**WORK TO COMPLETE:** Unless a line falls after the one with "## 7. [Always", retype it exactly from the records below; leave out all pictures.

**AVAILABLE DATA:**
============================================================

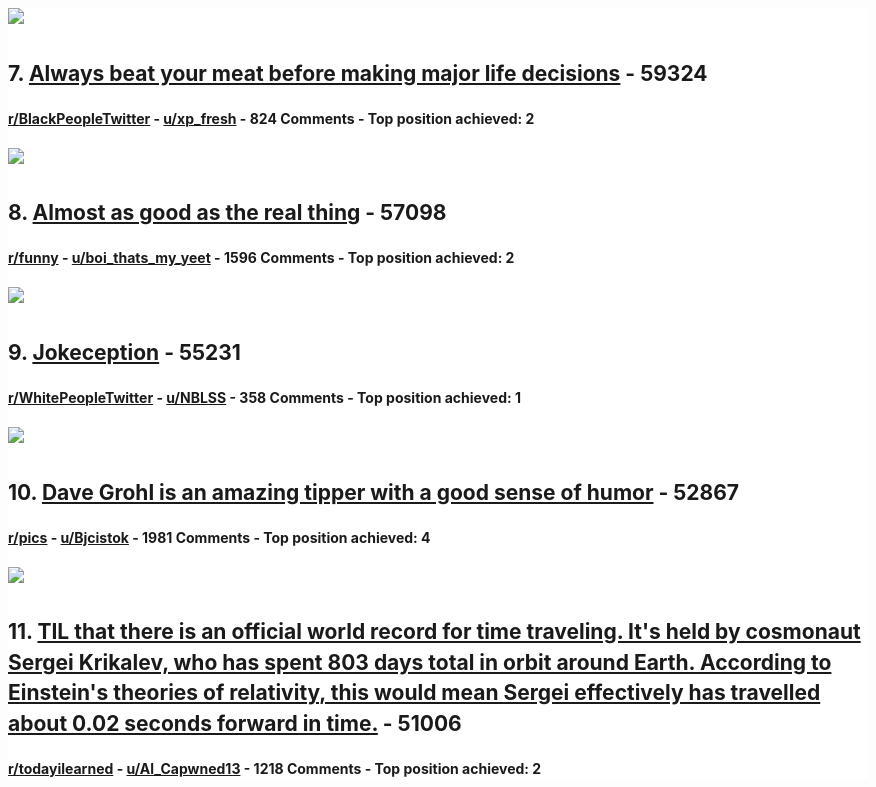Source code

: <a href="https://i.imgur.com/AuWCMwC.gifv"><img src="https://b.thumbs.redditmedia.com/WkWygFn8Qqe73yOEHHqVTwokiIGJehrHhQpJ7DRo-WM.jpg"></img></a>

## 7. [Always beat your meat before making major life decisions](http://reddit.com/r/BlackPeopleTwitter/comments/9fks81/always_beat_your_meat_before_making_major_life/) - 59324
#### [r/BlackPeopleTwitter](http://reddit.com/r/BlackPeopleTwitter) - [u/xp_fresh](http://reddit.com/u/xp_fresh) - 824 Comments - Top position achieved: 2

<a href="https://i.redd.it/t5vl0e1hz1m11.jpg"><img src="https://b.thumbs.redditmedia.com/O7o99u3dkuMr67Yh6gP5x1gX4YD3e0s3P3gbpgwwkNI.jpg"></img></a>

## 8. [Almost as good as the real thing](http://reddit.com/r/funny/comments/9fj8mw/almost_as_good_as_the_real_thing/) - 57098
#### [r/funny](http://reddit.com/r/funny) - [u/boi_thats_my_yeet](http://reddit.com/u/boi_thats_my_yeet) - 1596 Comments - Top position achieved: 2

<a href="https://v.redd.it/jv69tprr31m11"><img src="https://a.thumbs.redditmedia.com/FjLr8BZMrG_M2fei7zcVgjAC-LqSnNu_JZfrV8Q82E0.jpg"></img></a>

## 9. [Jokeception](http://reddit.com/r/WhitePeopleTwitter/comments/9fgsax/jokeception/) - 55231
#### [r/WhitePeopleTwitter](http://reddit.com/r/WhitePeopleTwitter) - [u/NBLSS](http://reddit.com/u/NBLSS) - 358 Comments - Top position achieved: 1

<a href="https://i.redd.it/0sh2o5l3fzl11.jpg"><img src="https://b.thumbs.redditmedia.com/CTJ6sptilhSTDhBvBtq5VPoVU-pSNcpNI_z1GHvpgxU.jpg"></img></a>

## 10. [Dave Grohl is an amazing tipper with a good sense of humor](http://reddit.com/r/pics/comments/9fgjib/dave_grohl_is_an_amazing_tipper_with_a_good_sense/) - 52867
#### [r/pics](http://reddit.com/r/pics) - [u/Bjcistok](http://reddit.com/u/Bjcistok) - 1981 Comments - Top position achieved: 4

<a href="https://i.redd.it/58yk833p6zl11.jpg"><img src="https://a.thumbs.redditmedia.com/cBUWlMhdd7qnOONs4zQPxxJJy8ZBIwANIBNGCeEkgb4.jpg"></img></a>

## 11. [TIL that there is an official world record for time traveling. It's held by cosmonaut Sergei Krikalev, who has spent 803 days total in orbit around Earth. According to Einstein's theories of relativity, this would mean Sergei effectively has travelled about 0.02 seconds forward in time.](http://reddit.com/r/todayilearned/comments/9fggkz/til_that_there_is_an_official_world_record_for/) - 51006
#### [r/todayilearned](http://reddit.com/r/todayilearned) - [u/Al_Capwned13](http://reddit.com/u/Al_Capwned13) - 1218 Comments - Top position achieved: 2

============================================================

**RESULT OF THE TASK:**
Source code

: <a href="https://i.imgur.com/AuWCMwC.gifv"><img src="https://b.thumbs.redditmedia.com/WkWygFn8Qqe73yOEHHqVTwokiIGJehrHhQpJ7DRo-WM.jpg"></img></a>

## 7. [Always beat your meat before making major life decisions](http://reddit.com/r/BlackPeopleTwitter/comments/9fks81/always_beat_your_meat_before_making_major_life/) - 59324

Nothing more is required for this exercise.